According to Nichola, personal relationships and connections are more important in Perth than any other city in Australia.
“The reason we went over there was that our assessment of the market was that it was mainly about relationships, as opposed to brand,” he says. “That is why Perth is probably the only jurisdiction, in my view, in the whole country where the boutique firms have been as successful as they have been.”
The Perth boutique firms have been so successful that a number of them have been acquired by global or national firms on the strength of their international client base.
Last year, Cochrane Lishman Carson Luscombe linked up with Clifford Chance, while a few months after that, leading energy and resources practice Blakiston & Crabb, whose client base includes Sundance Resources, was acquired by Gilbert + Tobin.
Despite those high-profile casualties, well-regarded local firms like Lavan Legal can still boast over 100 lawyers in Perth.
For Nick Ellery at Corrs, local connections have greatly assisted his practice. Even though he has spent time practising in Melbourne and Brisbane, the fact he went to school in Perth and completed his law degree at the University of Western Australia has given him a coterie of personal contacts to mine.
“People tend to know people through those sorts of connections, such as uni, and if they don’t know them directly, they know someone who knows them,” he says. “A number of big domestic clients work with a range of big firms and small local firms because they know and trust particular partners and practitioners, usually in particular areas of practice, so we do see a lot of that in Perth, which you might not see as much of in other places.”
While work at the senior level is often based on relationships, in the long term, the success or otherwise of a firm’s graduate recruitment program is a key component in the success of a firm.
In Perth, the competition for young talent is intense.
“It is not a problem getting good quality graduates, there are plenty of those coming through the market,” says Ellery. “It is much tougher to get good lawyers in Perth with some quality experience behind them. It is a really tough market in that sense.”
One person who intimately knows how desperate law firms are for experienced lawyers in Perth, at the senior associate level or below, is Doron Paluch.
Paluch is a director with legal recruiters Burgess Paluch, and he has been active in the Perth recruitment market for over a decade. He says that while many law firms are actively looking for talent, the standards by which Perth firms judge candidates is exceedingly high.
“I do get lawyers saying they want to go and work in Perth, because the media talks so substantially about the boom in Perth. Many lawyers seem to think, ‘Well, if I can’t get a job in Melbourne or Sydney, I will get a job in Perth’,” he says.

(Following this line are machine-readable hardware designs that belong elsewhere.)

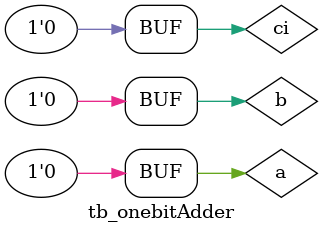
<source format=v>
`timescale 1ns / 1ps


module tb_onebitAdder;

	// Inputs
	reg a;
	reg b;
	reg ci;

	// Outputs
	wire s;
	wire co;

	// Instantiate the Unit Under Test (UUT)
	onebitAddder uut (
		.a(a), 
		.b(b), 
		.ci(ci), 
		.s(s), 
		.co(co)
	);

	initial begin
		// Initialize Inputs
		a = 0;
		b = 0;
		ci = 0;

		// Wait 100 ns for global reset to finish
		#100;
        
		// Add stimulus here

	end
      
endmodule


</source>
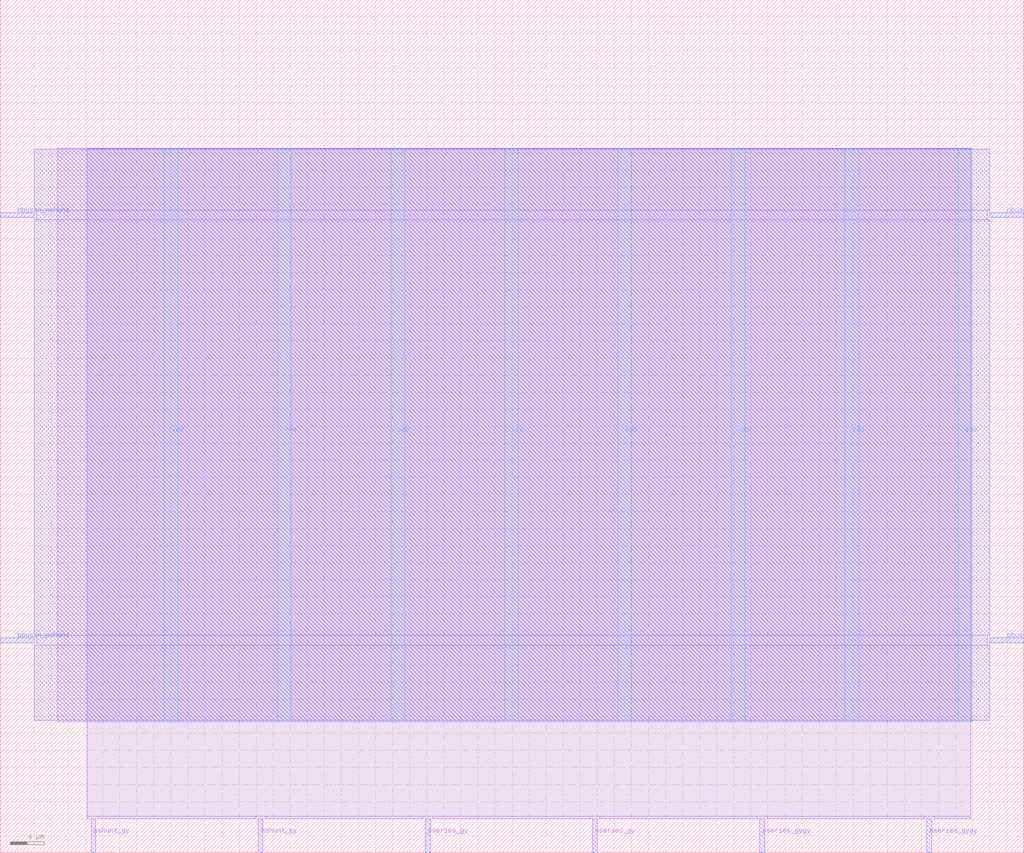
<source format=lef>
VERSION 5.7 ;
  NOWIREEXTENSIONATPIN ON ;
  DIVIDERCHAR "/" ;
  BUSBITCHARS "[]" ;
MACRO filterstage
  CLASS BLOCK ;
  FOREIGN filterstage ;
  ORIGIN 0.000 0.000 ;
  SIZE 120.000 BY 100.000 ;
  PIN nbusin_nshunt
    DIRECTION INOUT ;
    USE SIGNAL ;
    PORT
      LAYER Metal3 ;
        RECT 0.000 74.480 4.000 75.040 ;
    END
  END nbusin_nshunt
  PIN nbusout
    DIRECTION INOUT ;
    USE SIGNAL ;
    PORT
      LAYER Metal3 ;
        RECT 116.000 74.480 120.000 75.040 ;
    END
  END nbusout
  PIN nseries_gy
    DIRECTION INOUT ;
    USE SIGNAL ;
    PORT
      LAYER Metal2 ;
        RECT 69.440 0.000 70.000 4.000 ;
    END
  END nseries_gy
  PIN nseries_gygy
    DIRECTION INOUT ;
    USE SIGNAL ;
    PORT
      LAYER Metal2 ;
        RECT 108.640 0.000 109.200 4.000 ;
    END
  END nseries_gygy
  PIN nshunt_gy
    DIRECTION INOUT ;
    USE SIGNAL ;
    PORT
      LAYER Metal2 ;
        RECT 30.240 0.000 30.800 4.000 ;
    END
  END nshunt_gy
  PIN pbusin_pshunt
    DIRECTION INOUT ;
    USE SIGNAL ;
    PORT
      LAYER Metal3 ;
        RECT 0.000 24.640 4.000 25.200 ;
    END
  END pbusin_pshunt
  PIN pbusout
    DIRECTION INOUT ;
    USE SIGNAL ;
    PORT
      LAYER Metal3 ;
        RECT 116.000 24.640 120.000 25.200 ;
    END
  END pbusout
  PIN pseries_gy
    DIRECTION INOUT ;
    USE SIGNAL ;
    PORT
      LAYER Metal2 ;
        RECT 49.840 0.000 50.400 4.000 ;
    END
  END pseries_gy
  PIN pseries_gygy
    DIRECTION INOUT ;
    USE SIGNAL ;
    PORT
      LAYER Metal2 ;
        RECT 89.040 0.000 89.600 4.000 ;
    END
  END pseries_gygy
  PIN pshunt_gy
    DIRECTION INOUT ;
    USE SIGNAL ;
    PORT
      LAYER Metal2 ;
        RECT 10.640 0.000 11.200 4.000 ;
    END
  END pshunt_gy
  PIN vdd
    DIRECTION INOUT ;
    USE POWER ;
    PORT
      LAYER Metal4 ;
        RECT 19.220 15.380 20.820 82.620 ;
    END
    PORT
      LAYER Metal4 ;
        RECT 45.820 15.380 47.420 82.620 ;
    END
    PORT
      LAYER Metal4 ;
        RECT 72.420 15.380 74.020 82.620 ;
    END
    PORT
      LAYER Metal4 ;
        RECT 99.020 15.380 100.620 82.620 ;
    END
  END vdd
  PIN vss
    DIRECTION INOUT ;
    USE GROUND ;
    PORT
      LAYER Metal4 ;
        RECT 32.520 15.380 34.120 82.620 ;
    END
    PORT
      LAYER Metal4 ;
        RECT 59.120 15.380 60.720 82.620 ;
    END
    PORT
      LAYER Metal4 ;
        RECT 85.720 15.380 87.320 82.620 ;
    END
    PORT
      LAYER Metal4 ;
        RECT 112.320 15.380 113.920 82.620 ;
    END
  END vss
  OBS
      LAYER Metal1 ;
        RECT 6.720 15.380 113.920 82.620 ;
      LAYER Metal2 ;
        RECT 10.220 4.300 113.780 82.510 ;
        RECT 10.220 4.000 10.340 4.300 ;
        RECT 11.500 4.000 29.940 4.300 ;
        RECT 31.100 4.000 49.540 4.300 ;
        RECT 50.700 4.000 69.140 4.300 ;
        RECT 70.300 4.000 88.740 4.300 ;
        RECT 89.900 4.000 108.340 4.300 ;
        RECT 109.500 4.000 113.780 4.300 ;
      LAYER Metal3 ;
        RECT 4.000 75.340 116.000 82.460 ;
        RECT 4.300 74.180 115.700 75.340 ;
        RECT 4.000 25.500 116.000 74.180 ;
        RECT 4.300 24.340 115.700 25.500 ;
        RECT 4.000 15.540 116.000 24.340 ;
  END
END filterstage
END LIBRARY


</source>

“It is not that easy, and if you can’t get a job in Melbourne or Sydney, you may not get one in Perth either.”
Paluch adds that due to the importance of personal relationships in Perth, many clients he deals with often prefer local lawyers, and that the experience gleaned with a firm in Perth stacks up just as well as it would with similar roles on the east coast.
“For most of my placements, I don’t go outside of WA,” he says. “Most of the lawyers I place in Perth are referrals I get from lawyers already in Perth, and very often it is lawyers from the same firm.”
With the capital and M&A markets slumping in Sydney and Melbourne, and the resources boom showing no signs of slowing down anytime soon, the importance of Perth to the national or international network of law firms will, like the cost of living in the city by the Swan River, only continue to rise.